式(1)の下限臨界溶液温度を有する有機化合物の下限臨界溶液温度は、作業性を考慮して20〜100℃、好ましくは40℃〜100℃の範囲にあるものが作業性良く使用できる。
【0026】
上記構成において、前記脱着剤が、還元作用を有する還元剤またはpH調整作用を有するpH調整剤を主成分とするものであると好適である。
例えば、還元剤として、水素化ホウ素塩、ホスホン酸塩、次亜燐酸塩、チオ硫酸塩、亜硫酸塩、亜二チオン酸塩から選ばれる無機化合物を用いることができる。また、還元剤として、ヒドラジン、エチレンジアミン、ウレア、チオウレア、ジメチルアミノボランから選ばれるアミン類、ジアミン類およびイミン類、ホルムアルデヒド、アセトアルデヒド、プロピオンアルデヒドから選ばれるアルデヒド類、メタンチオール、エタンチオール、プロパンチオールから選ばれるチオール類などの有機化合物を用いることができる。さらに、還元剤として、ハイドロキノン、タンニン酸、クエン酸、アスコルビン酸およびそれらのナトリウム塩、カリウム塩から選ばれる化合物を用いることができる。

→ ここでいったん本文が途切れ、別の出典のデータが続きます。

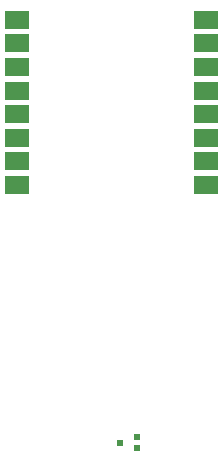
<source format=gbr>
%TF.GenerationSoftware,KiCad,Pcbnew,(7.0.0)*%
%TF.CreationDate,2023-07-04T16:48:58+02:00*%
%TF.ProjectId,attiny85_remote,61747469-6e79-4383-955f-72656d6f7465,rev?*%
%TF.SameCoordinates,Original*%
%TF.FileFunction,Paste,Top*%
%TF.FilePolarity,Positive*%
%FSLAX46Y46*%
G04 Gerber Fmt 4.6, Leading zero omitted, Abs format (unit mm)*
G04 Created by KiCad (PCBNEW (7.0.0)) date 2023-07-04 16:48:58*
%MOMM*%
%LPD*%
G01*
G04 APERTURE LIST*
%ADD10R,0.600000X0.600000*%
%ADD11R,2.000000X1.500000*%
G04 APERTURE END LIST*
D10*
%TO.C,Q1*%
X193224999Y-82824999D03*
X193224999Y-81824999D03*
X191824999Y-82324999D03*
%TD*%
D11*
%TO.C,U1*%
X183099999Y-46524999D03*
X183099999Y-48524999D03*
X183099999Y-50524999D03*
X183099999Y-52524999D03*
X183099999Y-54524999D03*
X183099999Y-56524999D03*
X183099999Y-58524999D03*
X183099999Y-60524999D03*
X199099999Y-60524999D03*
X199099999Y-58524999D03*
X199099999Y-56524999D03*
X199099999Y-54524999D03*
X199099999Y-52524999D03*
X199099999Y-50524999D03*
X199099999Y-48524999D03*
X199099999Y-46524999D03*
%TD*%
M02*

</source>
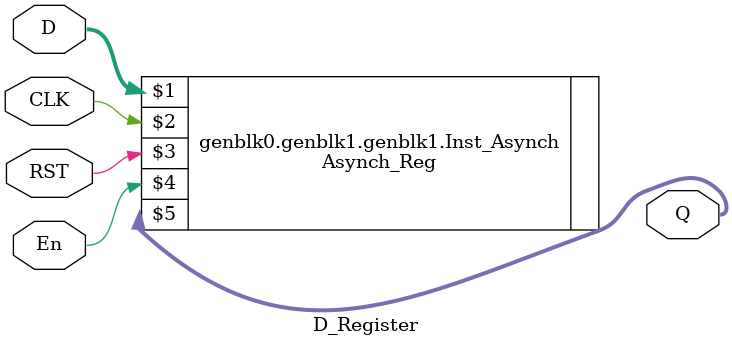
<source format=v>
`timescale 1ns / 1ps
module D_Register #(parameter  N=18, RSTTYPE = "ASYNCH")(
    input [N-1:0]D,
    input CLK,
    input RST,En,
    output [N-1:0]Q
    );
   
   generate
     begin
        if(RSTTYPE == "SYNCH")
            Synch_Reg #(.N(N)) Inst_Synch(D,CLK,RST,En,Q);
        else if(RSTTYPE == "ASYNCH")
            Asynch_Reg #(.N(N)) Inst_Asynch(D,CLK,RST,En,Q);
     end
   endgenerate
endmodule

</source>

例えば、pH調整剤としては水溶性のものが好ましく、また、pH調整剤として、塩酸、硫酸、硝酸、リン酸、酢酸、炭酸、シュウ酸、水酸化ナトリウム、水酸化カリウム、水酸化カルシウム、水酸化バリウム、水酸化銅、アンモニアから選ばれるpH調整剤を用いることができる。
【0027】
上記還元剤は、式(1)の下限臨界溶液温度を有する有機化合物に結合した鉄イオンを金属にまで還元するための還元能力を有しており、イオンとして式(1)の下限臨界溶液温度を有する有機化合物に捕捉されていた鉄を、金属にまで還元することにより回収させるのに利用することができる。
また、上記pH調整剤は式(1)の下限臨界溶液温度を有する有機化合物に結合した鉄イオンを式(1)の下限臨界溶液温度を有する有機化合物から脱着させることができ、式(1)の下限臨界溶液温度を有する有機化合物に捕捉されていた鉄を、鉄化合物として回収させるのに利用することができる。
これらは、汎用的な還元剤、pH調整剤として市場に流通しているものであり、安価かつ取り扱い容易なものであるので、鉄回収方法を実施するうえで、低コストで鉄を回収できることとなるので好ましい。